(Task directions):
From the entries below, work out the number of lines that hold the word "pinky", and give that number alone.
[[ Provided information, beginning ]]
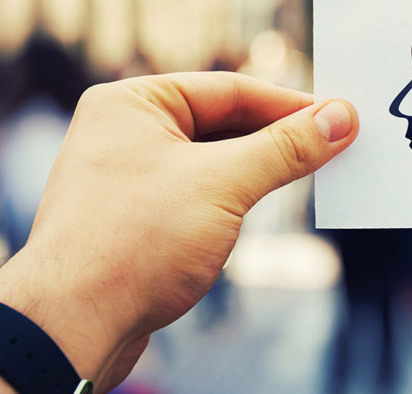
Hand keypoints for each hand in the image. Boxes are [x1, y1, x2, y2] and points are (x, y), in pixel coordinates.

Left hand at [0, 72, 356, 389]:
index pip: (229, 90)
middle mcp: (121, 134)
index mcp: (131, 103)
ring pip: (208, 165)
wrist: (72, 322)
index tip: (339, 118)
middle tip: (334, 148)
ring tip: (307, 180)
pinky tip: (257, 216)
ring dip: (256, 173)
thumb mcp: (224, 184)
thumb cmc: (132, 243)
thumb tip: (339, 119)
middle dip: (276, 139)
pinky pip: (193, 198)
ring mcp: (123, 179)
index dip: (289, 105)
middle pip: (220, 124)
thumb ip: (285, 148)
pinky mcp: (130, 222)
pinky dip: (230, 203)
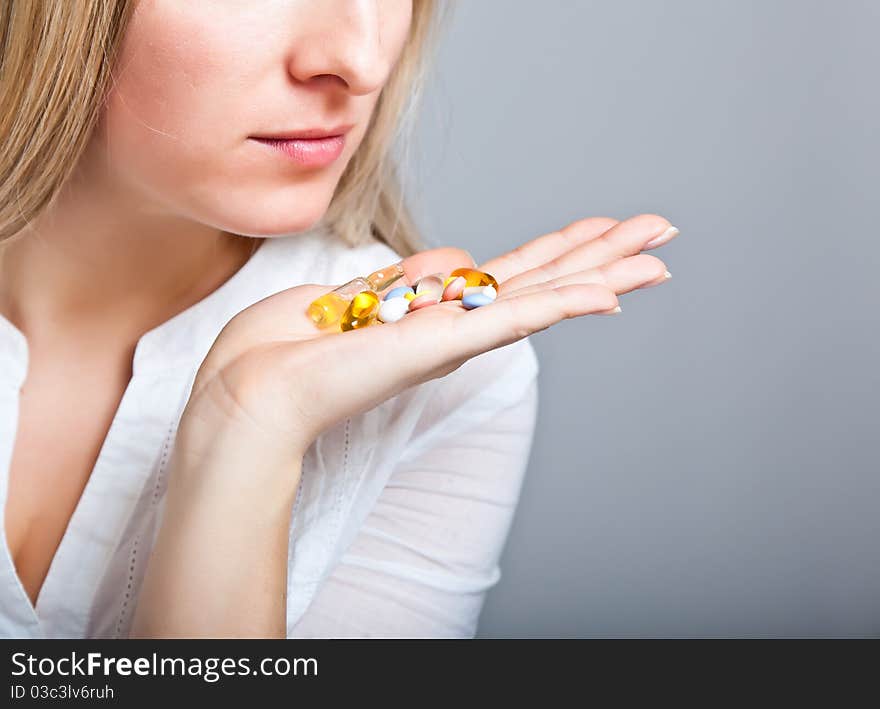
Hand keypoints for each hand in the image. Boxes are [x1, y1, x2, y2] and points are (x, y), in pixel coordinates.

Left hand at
[[ Provided information, end ]]
[[ Provided information, beginning ]]
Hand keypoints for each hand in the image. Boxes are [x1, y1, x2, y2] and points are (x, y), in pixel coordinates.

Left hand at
[[ Provided information, end ]]
(Output for this exercise):
4